Yesterday, we were hosts to a group of journalists visiting from the UK. They were in town to look at our editorial system, which is called Content Watch, as a replacement for their current system. CW is what we use to manage files through the production process. They work for a company called Trinity Mirror plc, which is the largest publisher of newspapers in the England, Scotland and Wales. Their titles include regional papers in Birmingham and Wales and the national paper, the Mirror, which has a circulation of well over 1 million, is their flagship paper.

The Mirror’s history is part of the very fabric of journalism. It was the first tabloid newspaper, for many years was the best-selling newspaper in England, and then was taken down by Rupert Murdoch, News Corp. and the Sun. Now it’s one of several tabloids jostling for space and market identity on the newsstands. Wikipedia has a reasonably cogent summation of the Mirror and its ups and downs.

Source data:
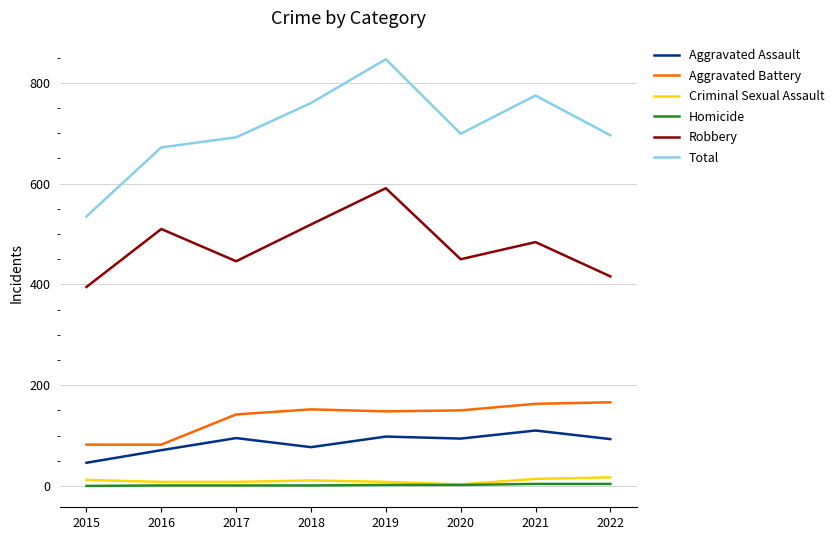

True or false: Homicide and Aggravated Assault cross at least once.

False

Tasks to complete:
1 – In the passage about the Trinity Mirror visit, what is the editorial system the visitors came to evaluate called?
2 – Condense the paragraph of the passage about the Trinity Mirror visit that begins "The Mirror’s history is part" into a short bulleted list that keeps its main facts.
3 – Reproduce everything in the passage about the Trinity Mirror visit from "The Mirror’s history" down to "ups and downs.".

Results:
1 – Content Watch.

2 –
- The Mirror's history is part of the fabric of journalism.
- It was the first tabloid newspaper.
- For many years it was the best-selling newspaper in England.
- Rupert Murdoch, News Corp. and the Sun then took it down.
- It is now one of several tabloids competing for newsstand space and market identity.
- Wikipedia has a reasonably cogent summary of its ups and downs.

3 –
The Mirror’s history is part of the very fabric of journalism. It was the first tabloid newspaper, for many years was the best-selling newspaper in England, and then was taken down by Rupert Murdoch, News Corp. and the Sun. Now it’s one of several tabloids jostling for space and market identity on the newsstands. Wikipedia has a reasonably cogent summation of the Mirror and its ups and downs.